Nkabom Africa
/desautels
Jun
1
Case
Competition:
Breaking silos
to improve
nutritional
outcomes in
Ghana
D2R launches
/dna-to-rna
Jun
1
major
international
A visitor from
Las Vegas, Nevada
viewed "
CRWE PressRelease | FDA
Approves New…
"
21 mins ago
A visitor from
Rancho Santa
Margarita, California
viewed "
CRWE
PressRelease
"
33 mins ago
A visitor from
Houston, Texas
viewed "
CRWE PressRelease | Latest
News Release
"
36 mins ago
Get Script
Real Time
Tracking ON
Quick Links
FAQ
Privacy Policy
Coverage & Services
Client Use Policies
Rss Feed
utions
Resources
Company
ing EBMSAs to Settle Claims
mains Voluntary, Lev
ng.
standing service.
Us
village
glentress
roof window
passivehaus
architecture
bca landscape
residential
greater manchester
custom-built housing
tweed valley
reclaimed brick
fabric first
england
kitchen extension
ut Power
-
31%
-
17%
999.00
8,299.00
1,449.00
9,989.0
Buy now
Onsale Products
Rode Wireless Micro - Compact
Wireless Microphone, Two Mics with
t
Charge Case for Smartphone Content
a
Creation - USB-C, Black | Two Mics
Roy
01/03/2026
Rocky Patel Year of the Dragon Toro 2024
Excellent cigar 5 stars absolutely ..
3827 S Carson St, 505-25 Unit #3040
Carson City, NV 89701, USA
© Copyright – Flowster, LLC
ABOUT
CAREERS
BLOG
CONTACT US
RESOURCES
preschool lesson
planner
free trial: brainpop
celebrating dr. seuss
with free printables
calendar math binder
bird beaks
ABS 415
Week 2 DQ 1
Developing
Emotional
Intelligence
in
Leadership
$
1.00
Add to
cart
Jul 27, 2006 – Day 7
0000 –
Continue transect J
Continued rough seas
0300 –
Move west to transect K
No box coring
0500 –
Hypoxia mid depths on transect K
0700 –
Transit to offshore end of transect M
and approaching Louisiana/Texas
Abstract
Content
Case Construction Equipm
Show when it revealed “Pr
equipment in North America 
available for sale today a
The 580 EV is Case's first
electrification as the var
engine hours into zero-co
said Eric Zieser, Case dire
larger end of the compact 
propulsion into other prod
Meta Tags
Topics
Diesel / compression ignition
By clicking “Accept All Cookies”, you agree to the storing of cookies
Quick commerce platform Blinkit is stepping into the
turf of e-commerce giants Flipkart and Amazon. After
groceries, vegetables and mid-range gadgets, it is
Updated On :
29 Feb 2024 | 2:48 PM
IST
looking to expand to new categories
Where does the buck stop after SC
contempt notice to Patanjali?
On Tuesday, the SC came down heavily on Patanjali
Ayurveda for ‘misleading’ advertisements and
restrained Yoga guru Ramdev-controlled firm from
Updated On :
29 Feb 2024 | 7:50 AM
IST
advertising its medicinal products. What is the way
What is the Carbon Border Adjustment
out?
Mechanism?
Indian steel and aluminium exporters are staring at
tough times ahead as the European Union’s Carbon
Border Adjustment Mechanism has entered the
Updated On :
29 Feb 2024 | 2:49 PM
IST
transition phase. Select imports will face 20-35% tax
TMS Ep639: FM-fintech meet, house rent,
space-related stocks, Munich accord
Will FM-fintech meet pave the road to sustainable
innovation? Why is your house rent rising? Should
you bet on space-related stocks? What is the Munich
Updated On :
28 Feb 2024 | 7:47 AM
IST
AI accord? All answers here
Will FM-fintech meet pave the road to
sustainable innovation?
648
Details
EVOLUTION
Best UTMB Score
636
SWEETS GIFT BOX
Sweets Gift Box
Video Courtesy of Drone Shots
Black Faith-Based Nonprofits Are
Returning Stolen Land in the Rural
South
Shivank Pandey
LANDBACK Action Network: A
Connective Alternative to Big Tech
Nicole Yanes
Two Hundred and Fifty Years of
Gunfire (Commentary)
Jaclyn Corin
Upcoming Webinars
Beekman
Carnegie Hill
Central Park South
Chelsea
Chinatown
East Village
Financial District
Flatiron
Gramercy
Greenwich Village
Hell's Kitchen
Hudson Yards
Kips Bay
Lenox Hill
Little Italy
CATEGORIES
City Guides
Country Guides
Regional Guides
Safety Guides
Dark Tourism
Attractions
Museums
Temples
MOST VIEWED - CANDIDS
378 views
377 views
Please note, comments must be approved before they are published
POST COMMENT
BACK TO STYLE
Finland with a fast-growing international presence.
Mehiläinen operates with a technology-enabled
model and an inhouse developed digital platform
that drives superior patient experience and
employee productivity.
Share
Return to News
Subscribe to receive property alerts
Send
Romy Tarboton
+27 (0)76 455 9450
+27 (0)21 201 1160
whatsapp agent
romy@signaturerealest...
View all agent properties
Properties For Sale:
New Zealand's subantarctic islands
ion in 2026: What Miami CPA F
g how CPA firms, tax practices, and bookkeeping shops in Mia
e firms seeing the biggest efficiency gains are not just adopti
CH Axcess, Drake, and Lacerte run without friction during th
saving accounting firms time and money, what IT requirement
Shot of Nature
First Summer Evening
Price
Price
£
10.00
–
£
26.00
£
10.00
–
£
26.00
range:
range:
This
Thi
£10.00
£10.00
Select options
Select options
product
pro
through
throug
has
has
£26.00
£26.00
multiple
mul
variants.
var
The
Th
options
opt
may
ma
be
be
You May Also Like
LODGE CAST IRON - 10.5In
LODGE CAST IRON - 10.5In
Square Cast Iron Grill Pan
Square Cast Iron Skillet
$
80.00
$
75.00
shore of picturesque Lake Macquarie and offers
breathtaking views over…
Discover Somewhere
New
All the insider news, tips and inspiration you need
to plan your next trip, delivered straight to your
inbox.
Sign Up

== TASK INSTRUCTIONS ==
Reproduce the text of every entry above line by line, without changing a single character.

== EXERCISE RESULT ==
Nkabom Africa
/desautels
Jun
1
Case
Competition:
Breaking silos
to improve
nutritional
outcomes in
Ghana
D2R launches
/dna-to-rna
Jun
1
major
international
A visitor from
Las Vegas, Nevada
viewed "
CRWE PressRelease | FDA
Approves New…
"
21 mins ago
A visitor from
Rancho Santa
Margarita, California
viewed "
CRWE
PressRelease
"
33 mins ago
A visitor from
Houston, Texas
viewed "
CRWE PressRelease | Latest
News Release
"
36 mins ago
Get Script
Real Time
Tracking ON
Quick Links
FAQ
Privacy Policy
Coverage & Services
Client Use Policies
Rss Feed
utions
Resources
Company
ing EBMSAs to Settle Claims
mains Voluntary, Lev
ng.
standing service.
Us
village
glentress
roof window
passivehaus
architecture
bca landscape
residential
greater manchester
custom-built housing
tweed valley
reclaimed brick
fabric first
england
kitchen extension
ut Power
-
31%
-
17%
999.00
8,299.00
1,449.00
9,989.0
Buy now
Onsale Products
Rode Wireless Micro - Compact
Wireless Microphone, Two Mics with
t
Charge Case for Smartphone Content
a
Creation - USB-C, Black | Two Mics
Roy
01/03/2026
Rocky Patel Year of the Dragon Toro 2024
Excellent cigar 5 stars absolutely ..
3827 S Carson St, 505-25 Unit #3040
Carson City, NV 89701, USA
© Copyright – Flowster, LLC
ABOUT
CAREERS
BLOG
CONTACT US
RESOURCES
preschool lesson
planner
free trial: brainpop
celebrating dr. seuss
with free printables
calendar math binder
bird beaks
ABS 415
Week 2 DQ 1
Developing
Emotional
Intelligence
in
Leadership
$
1.00
Add to
cart
Jul 27, 2006 – Day 7
0000 –
Continue transect J
Continued rough seas
0300 –
Move west to transect K
No box coring
0500 –
Hypoxia mid depths on transect K
0700 –
Transit to offshore end of transect M
and approaching Louisiana/Texas
Abstract
Content
Case Construction Equipm
Show when it revealed “Pr
equipment in North America 
available for sale today a
The 580 EV is Case's first
electrification as the var
engine hours into zero-co
said Eric Zieser, Case dire
larger end of the compact 
propulsion into other prod
Meta Tags
Topics
Diesel / compression ignition
By clicking “Accept All Cookies”, you agree to the storing of cookies
Quick commerce platform Blinkit is stepping into the
turf of e-commerce giants Flipkart and Amazon. After
groceries, vegetables and mid-range gadgets, it is
Updated On :
29 Feb 2024 | 2:48 PM
IST
looking to expand to new categories
Where does the buck stop after SC
contempt notice to Patanjali?
On Tuesday, the SC came down heavily on Patanjali
Ayurveda for ‘misleading’ advertisements and
restrained Yoga guru Ramdev-controlled firm from
Updated On :
29 Feb 2024 | 7:50 AM
IST
advertising its medicinal products. What is the way
What is the Carbon Border Adjustment
out?
Mechanism?
Indian steel and aluminium exporters are staring at
tough times ahead as the European Union’s Carbon
Border Adjustment Mechanism has entered the
Updated On :
29 Feb 2024 | 2:49 PM
IST
transition phase. Select imports will face 20-35% tax
TMS Ep639: FM-fintech meet, house rent,
space-related stocks, Munich accord
Will FM-fintech meet pave the road to sustainable
innovation? Why is your house rent rising? Should
you bet on space-related stocks? What is the Munich
Updated On :
28 Feb 2024 | 7:47 AM
IST
AI accord? All answers here
Will FM-fintech meet pave the road to
sustainable innovation?
648
Details
EVOLUTION
Best UTMB Score
636
SWEETS GIFT BOX
Sweets Gift Box
Video Courtesy of Drone Shots
Black Faith-Based Nonprofits Are
Returning Stolen Land in the Rural
South
Shivank Pandey
LANDBACK Action Network: A
Connective Alternative to Big Tech
Nicole Yanes
Two Hundred and Fifty Years of
Gunfire (Commentary)
Jaclyn Corin
Upcoming Webinars
Beekman
Carnegie Hill
Central Park South
Chelsea
Chinatown
East Village
Financial District
Flatiron
Gramercy
Greenwich Village
Hell's Kitchen
Hudson Yards
Kips Bay
Lenox Hill
Little Italy
CATEGORIES
City Guides
Country Guides
Regional Guides
Safety Guides
Dark Tourism
Attractions
Museums
Temples
MOST VIEWED - CANDIDS
378 views
377 views
Please note, comments must be approved before they are published
POST COMMENT
BACK TO STYLE
Finland with a fast-growing international presence.
Mehiläinen operates with a technology-enabled
model and an inhouse developed digital platform
that drives superior patient experience and
employee productivity.
Share
Return to News
Subscribe to receive property alerts
Send
Romy Tarboton
+27 (0)76 455 9450
+27 (0)21 201 1160
whatsapp agent
romy@signaturerealest...
View all agent properties
Properties For Sale:
New Zealand's subantarctic islands
ion in 2026: What Miami CPA F
g how CPA firms, tax practices, and bookkeeping shops in Mia
e firms seeing the biggest efficiency gains are not just adopti
CH Axcess, Drake, and Lacerte run without friction during th
saving accounting firms time and money, what IT requirement
Shot of Nature
First Summer Evening
Price
Price
£
10.00
–
£
26.00
£
10.00
–
£
26.00
range:
range:
This
Thi
£10.00
£10.00
Select options
Select options
product
pro
through
throug
has
has
£26.00
£26.00
multiple
mul
variants.
var
The
Th
options
opt
may
ma
be
be
You May Also Like
LODGE CAST IRON - 10.5In
LODGE CAST IRON - 10.5In
Square Cast Iron Grill Pan
Square Cast Iron Skillet
$
80.00
$
75.00
shore of picturesque Lake Macquarie and offers
breathtaking views over…
Discover Somewhere
New
All the insider news, tips and inspiration you need
to plan your next trip, delivered straight to your
inbox.
Sign Up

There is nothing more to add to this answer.